The Federal Trade Commission proposed a new rule that would ban employers from imposing noncompetes on their workers, a widespread and often exploitative practice that suppresses wages, hampers innovation, and blocks entrepreneurs from starting new businesses. By stopping this practice, the agency estimates that the new proposed rule could increase wages by nearly $300 billion per year and expand career opportunities for about 30 million Americans.
“The freedom to change jobs is core to economic liberty and to a competitive, thriving economy,” said Chair Lina M. Khan. “Noncompetes block workers from freely switching jobs, depriving them of higher wages and better working conditions, and depriving businesses of a talent pool that they need to build and expand. By ending this practice, the FTC’s proposed rule would promote greater dynamism, innovation, and healthy competition.”
Companies use noncompetes for workers across industries and job levels, from hairstylists and warehouse workers to doctors and business executives. In many cases, employers use their outsized bargaining power to coerce workers into signing these contracts. Noncompetes harm competition in U.S. labor markets by blocking workers from pursuing better opportunities and by preventing employers from hiring the best available talent.
“Research shows that employers’ use of noncompetes to restrict workers’ mobility significantly suppresses workers’ wages—even for those not subject to noncompetes, or subject to noncompetes that are unenforceable under state law,” said Elizabeth Wilkins, Director of the Office of Policy Planning. “The proposed rule would ensure that employers can’t exploit their outsized bargaining power to limit workers’ opportunities and stifle competition.”
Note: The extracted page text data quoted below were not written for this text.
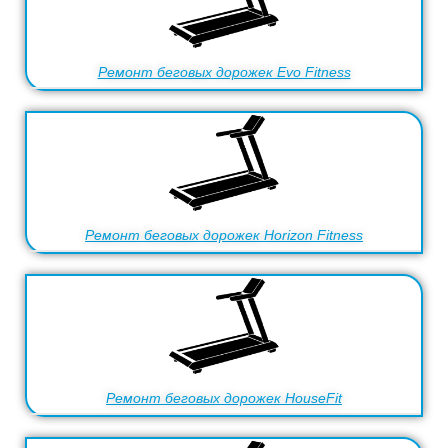
Ремонт беговых дорожек Evo Fitness
Ремонт беговых дорожек Horizon Fitness
Ремонт беговых дорожек HouseFit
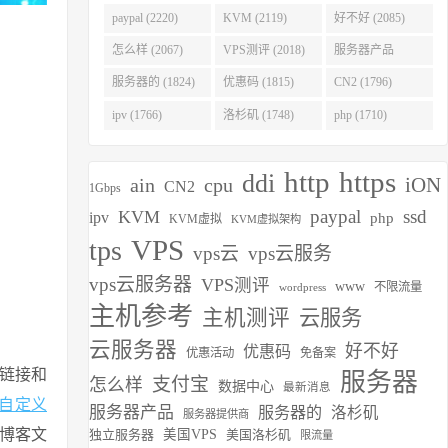
(2275)
paypal (2220)
KVM (2119)
好不好 (2085)
怎么样 (2067)
VPS测评 (2018)
服务器产品
(1938)
服务器的 (1824)
优惠码 (1815)
CN2 (1796)
ipv (1766)
洛杉矶 (1748)
php (1710)
http
https
ddi
iON
ain
cpu
CN2
1Gbps
paypal
ssd
KVM
ipv
php
KVM虚拟
KVM虚拟架构
VPS
tps
vps云
vps云服务
vps云服务器
VPS测评
www
不限流量
wordpress
主机参考
主机测评
云服务
云服务器
好不好
优惠码
优惠活动
免备案
链接和
服务器
支付宝
怎么样
数据中心
最新消息
自定义
服务器产品
服务器的
洛杉矶
服务器提供商
的博客文
独立服务器
美国VPS
美国洛杉矶
限流量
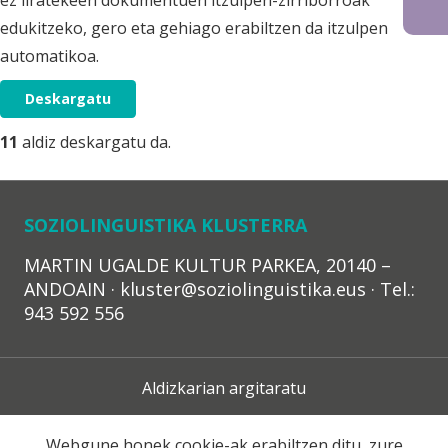
ez liratekeen dokumentuen itzulpen-zirriborroak
edukitzeko, gero eta gehiago erabiltzen da itzulpen
automatikoa.
Deskargatu
11
aldiz deskargatu da.
SOZIOLINGUISTIKA KLUSTERRA
MARTIN UGALDE KULTUR PARKEA, 20140 –
ANDOAIN · kluster@soziolinguistika.eus · Tel.:
943 592 556
Aldizkarian argitaratu
Lege Oharra
Webgune honek cookie-ak erabiltzen ditu, zure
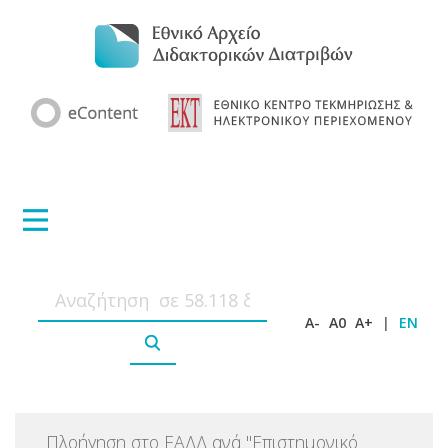
A-
A0
A+
|
EN
Πλοήγηση στο ΕΑΔΔ ανά
"
Επιστημονικό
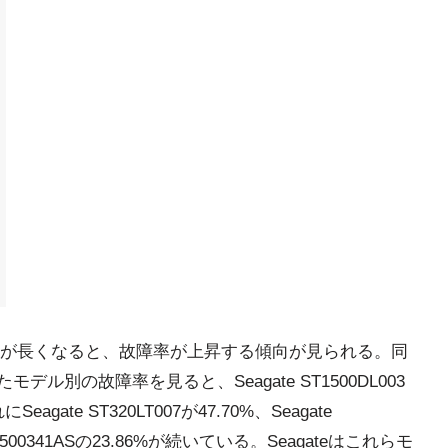
が長くなると、故障率が上昇する傾向が見られる。同
モデル別の故障率を見ると、Seagate ST1500DL003
ate ST320LT007が47.70%、Seagate
ST31500341ASの23.86%が続いている。Seagateはこれらモ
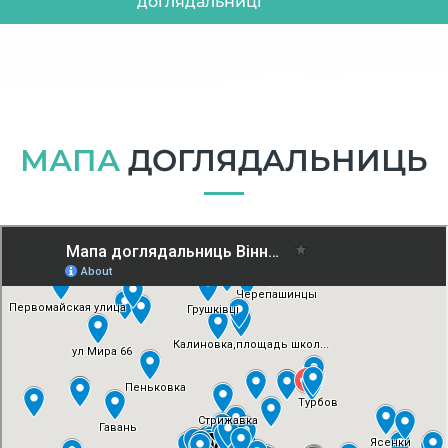
доглядальниці
МАПА
ДОГЛЯДАЛЬНИЦЬ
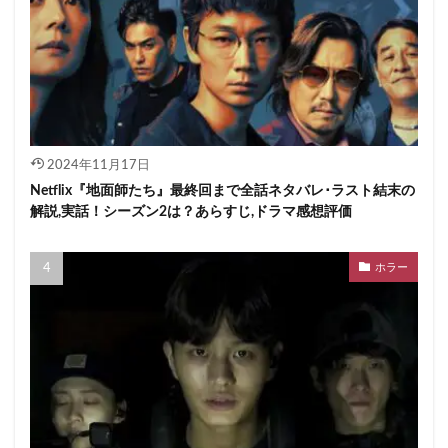
2024年11月17日
Netflix『地面師たち』最終回まで全話ネタバレ･ラスト結末の
解説,実話！シーズン2は？あらすじ,ドラマ感想評価
ホラー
To address these problems, the FTC’s proposed rule would generally prohibit employers from using noncompete clauses. Specifically, the FTC’s new rule would make it illegal for an employer to:
- enter into or attempt to enter into a noncompete with a worker;
- maintain a noncompete with a worker; or
- represent to a worker, under certain circumstances, that the worker is subject to a noncompete.
The proposed rule would apply to independent contractors and anyone who works for an employer, whether paid or unpaid. It would also require employers to rescind existing noncompetes and actively inform workers that they are no longer in effect. It would generally not apply to other types of employment restrictions, like non-disclosure agreements.